— Passage —
---*---
We also have thousands of users.
For a moment only possible solution is to extend TimedCachePolicy class and reiplement run() method. Currently this method only changes current time.
But expired objects can be removed at this time.
public void run() {
super.run();
synchronized (entryMap) {
Iterator iter = entryMap.entrySet().iterator();
List removeentries = new ArrayList();
while (iter.hasNext()) {
Map.Entry entry = (Map.Entry) iter.next();
TimedEntry value = (TimedEntry) entry.getValue();
if (value.isCurrent(now) == false) {
if(log.isDebugEnabled()){
log.debug("destroying object:"+value);
}
value.destroy();
removeentries.add(entry.getKey());
}
}
for (Object object : removeentries) {
if(log.isDebugEnabled()){
log.debug("removing object from Map:"+object);
}
entryMap.remove(object);
}
}
} -
2. Re: TimedCachedPolicy never removes entries from cache
anil.saldhana Aug 1, 2007 2:51 PM (in response to frebe73)This discussion is wrt
http://jira.jboss.com/jira/browse/JBAS-3986
I am wondering maybe we can flush the cache at a configurable number of access. If the cache is accessed at say the 100th time, do a cache flush. -
3. Re: TimedCachedPolicy never removes entries from cache
starksm64 Aug 1, 2007 7:47 PM (in response to frebe73)Sure, but the impl needs to be updated to use a ConcurrentHashMap so that the flush is not blocking access. You could also look at using the java.util.concurrent.DelayQueue to know exactly when entries have expired and how many have expired.
---*---
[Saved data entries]
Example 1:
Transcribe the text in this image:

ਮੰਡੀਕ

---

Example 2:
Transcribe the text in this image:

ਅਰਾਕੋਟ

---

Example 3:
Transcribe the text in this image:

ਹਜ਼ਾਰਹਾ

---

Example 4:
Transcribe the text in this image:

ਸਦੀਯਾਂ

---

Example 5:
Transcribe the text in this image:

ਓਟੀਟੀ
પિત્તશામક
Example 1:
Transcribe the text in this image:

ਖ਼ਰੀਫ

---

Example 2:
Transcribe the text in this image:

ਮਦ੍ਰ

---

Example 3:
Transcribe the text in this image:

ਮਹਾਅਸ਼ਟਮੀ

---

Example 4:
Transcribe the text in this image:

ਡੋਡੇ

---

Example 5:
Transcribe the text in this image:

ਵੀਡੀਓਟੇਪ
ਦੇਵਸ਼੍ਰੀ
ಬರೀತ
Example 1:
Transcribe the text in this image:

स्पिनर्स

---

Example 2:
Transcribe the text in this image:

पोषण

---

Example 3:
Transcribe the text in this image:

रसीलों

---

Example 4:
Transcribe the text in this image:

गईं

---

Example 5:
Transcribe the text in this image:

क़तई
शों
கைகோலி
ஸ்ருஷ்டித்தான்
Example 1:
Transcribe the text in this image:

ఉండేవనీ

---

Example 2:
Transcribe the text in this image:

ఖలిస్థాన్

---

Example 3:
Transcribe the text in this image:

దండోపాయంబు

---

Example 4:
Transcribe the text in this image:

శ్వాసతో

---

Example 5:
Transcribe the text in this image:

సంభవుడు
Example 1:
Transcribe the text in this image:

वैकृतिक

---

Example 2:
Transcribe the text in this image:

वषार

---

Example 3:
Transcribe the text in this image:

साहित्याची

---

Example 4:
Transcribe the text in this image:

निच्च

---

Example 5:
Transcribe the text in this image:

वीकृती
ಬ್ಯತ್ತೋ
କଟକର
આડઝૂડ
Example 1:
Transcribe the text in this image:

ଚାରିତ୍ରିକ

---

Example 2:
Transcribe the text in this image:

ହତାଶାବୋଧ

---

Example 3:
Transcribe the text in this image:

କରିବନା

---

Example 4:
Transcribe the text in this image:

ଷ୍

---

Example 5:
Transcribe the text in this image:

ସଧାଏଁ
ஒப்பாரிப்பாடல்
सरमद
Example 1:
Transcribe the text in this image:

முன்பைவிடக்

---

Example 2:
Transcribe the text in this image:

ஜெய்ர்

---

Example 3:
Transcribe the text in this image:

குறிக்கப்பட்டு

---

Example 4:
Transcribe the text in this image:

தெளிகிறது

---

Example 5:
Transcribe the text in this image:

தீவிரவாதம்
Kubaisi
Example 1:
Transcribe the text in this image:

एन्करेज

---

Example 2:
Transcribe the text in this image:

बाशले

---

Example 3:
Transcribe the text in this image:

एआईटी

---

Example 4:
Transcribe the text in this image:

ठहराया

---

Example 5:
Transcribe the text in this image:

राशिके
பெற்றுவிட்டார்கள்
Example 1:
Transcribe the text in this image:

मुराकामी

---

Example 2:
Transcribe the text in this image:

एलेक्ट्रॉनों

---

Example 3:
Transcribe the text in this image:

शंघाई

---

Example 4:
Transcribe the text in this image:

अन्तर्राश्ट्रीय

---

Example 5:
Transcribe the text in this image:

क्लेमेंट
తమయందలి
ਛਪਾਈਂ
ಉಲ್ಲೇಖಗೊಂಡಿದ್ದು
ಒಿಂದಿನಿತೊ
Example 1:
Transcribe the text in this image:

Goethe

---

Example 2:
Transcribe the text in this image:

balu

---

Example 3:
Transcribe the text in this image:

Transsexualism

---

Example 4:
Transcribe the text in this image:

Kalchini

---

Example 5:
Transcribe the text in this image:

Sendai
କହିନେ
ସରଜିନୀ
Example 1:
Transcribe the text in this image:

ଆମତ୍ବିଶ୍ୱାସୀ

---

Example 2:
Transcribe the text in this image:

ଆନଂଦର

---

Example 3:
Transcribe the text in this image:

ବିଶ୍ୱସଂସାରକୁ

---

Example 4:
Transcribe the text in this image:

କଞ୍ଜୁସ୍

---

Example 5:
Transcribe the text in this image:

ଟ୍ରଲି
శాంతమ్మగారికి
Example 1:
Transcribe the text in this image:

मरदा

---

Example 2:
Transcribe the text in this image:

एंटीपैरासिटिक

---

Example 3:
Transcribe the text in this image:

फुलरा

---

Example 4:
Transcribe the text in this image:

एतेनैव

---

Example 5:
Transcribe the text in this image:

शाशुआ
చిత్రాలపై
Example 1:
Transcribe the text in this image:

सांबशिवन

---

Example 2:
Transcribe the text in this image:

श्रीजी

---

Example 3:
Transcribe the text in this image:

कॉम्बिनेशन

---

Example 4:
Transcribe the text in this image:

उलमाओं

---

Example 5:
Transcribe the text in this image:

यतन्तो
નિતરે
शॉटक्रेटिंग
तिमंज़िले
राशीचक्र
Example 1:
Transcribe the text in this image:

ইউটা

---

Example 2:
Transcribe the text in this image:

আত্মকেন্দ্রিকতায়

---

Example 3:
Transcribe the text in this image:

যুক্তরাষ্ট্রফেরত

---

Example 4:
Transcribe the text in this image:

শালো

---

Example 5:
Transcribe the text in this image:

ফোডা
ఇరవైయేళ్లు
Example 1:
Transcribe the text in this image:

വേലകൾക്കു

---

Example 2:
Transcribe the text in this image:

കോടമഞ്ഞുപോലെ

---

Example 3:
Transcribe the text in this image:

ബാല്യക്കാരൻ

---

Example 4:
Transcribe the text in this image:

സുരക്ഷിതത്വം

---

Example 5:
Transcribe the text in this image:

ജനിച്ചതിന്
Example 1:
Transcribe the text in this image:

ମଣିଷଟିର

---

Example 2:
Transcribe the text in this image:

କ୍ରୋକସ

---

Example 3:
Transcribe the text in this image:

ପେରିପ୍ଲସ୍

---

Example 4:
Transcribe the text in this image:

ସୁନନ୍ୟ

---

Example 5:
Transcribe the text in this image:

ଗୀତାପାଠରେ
---*---
— Work instructions —
Please retype the part of the TimedCachePolicy discussion that opens with the words containing "For a moment" and closes with "at this time.".

— Expected answer —
For a moment only possible solution is to extend TimedCachePolicy class and reiplement run() method. Currently this method only changes current time.
But expired objects can be removed at this time.